TO DO: The answer must consist of every line from the data that holds the string "left".

EXTRACTED DATA:
_ _ _ _ _ _ _

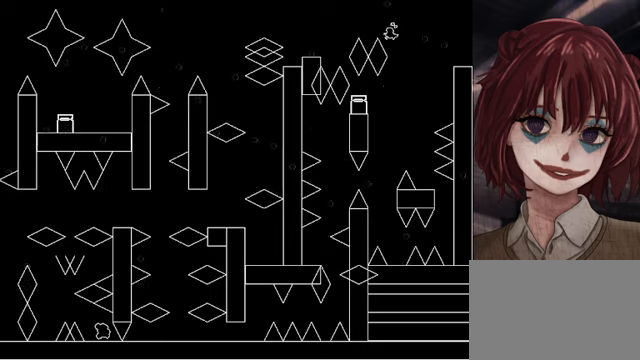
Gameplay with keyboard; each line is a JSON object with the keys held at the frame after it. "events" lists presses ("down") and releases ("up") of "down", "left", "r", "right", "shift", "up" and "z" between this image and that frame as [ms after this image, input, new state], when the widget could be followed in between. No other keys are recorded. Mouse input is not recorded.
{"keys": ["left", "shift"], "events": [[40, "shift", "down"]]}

_ _ _ _ _ _ _

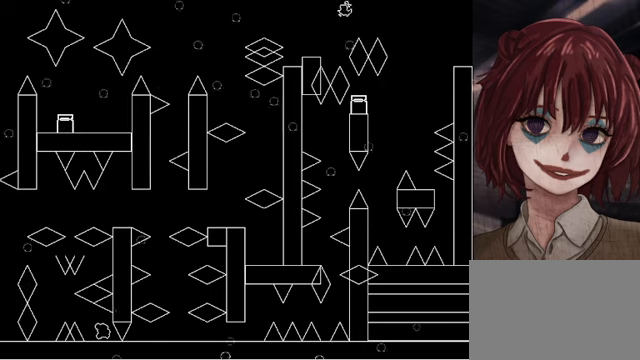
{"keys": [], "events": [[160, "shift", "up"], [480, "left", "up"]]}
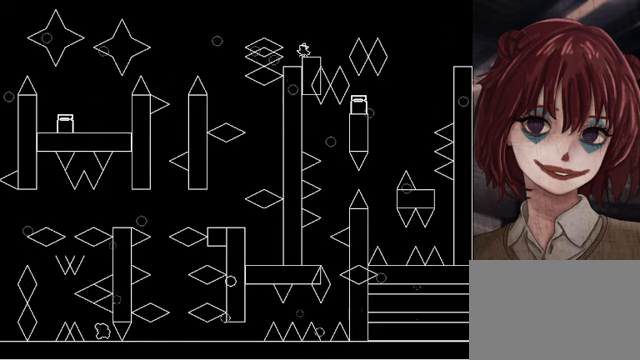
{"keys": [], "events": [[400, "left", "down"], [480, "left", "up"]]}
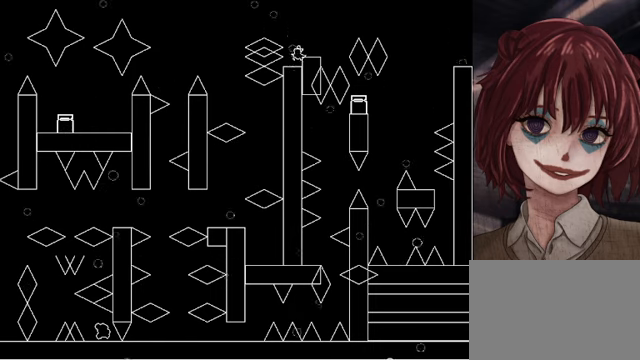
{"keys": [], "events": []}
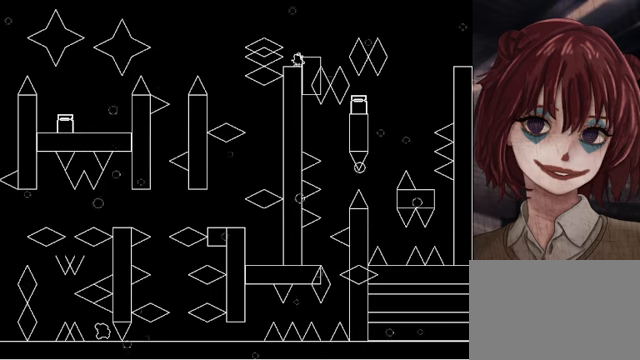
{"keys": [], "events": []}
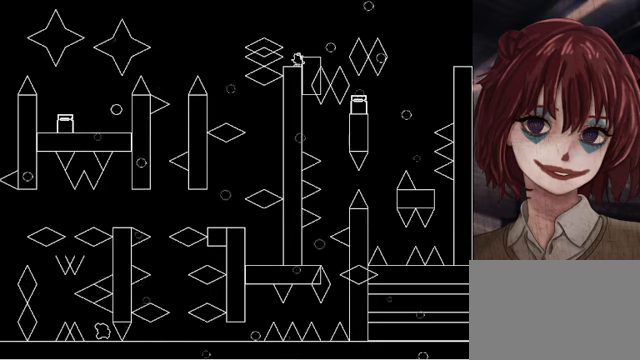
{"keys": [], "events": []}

_ _ _ _ _ _ _

YOUR RESPONSE:
Gameplay with keyboard; each line is a JSON object with the keys held at the frame after it. "events" lists presses ("down") and releases ("up") of "down", "left", "r", "right", "shift", "up" and "z" between this image and that frame as [ms after this image, input, new state], when the widget could be followed in between. No other keys are recorded. Mouse input is not recorded.
{"keys": ["left", "shift"], "events": [[40, "shift", "down"]]}
{"keys": [], "events": [[160, "shift", "up"], [480, "left", "up"]]}
{"keys": [], "events": [[400, "left", "down"], [480, "left", "up"]]}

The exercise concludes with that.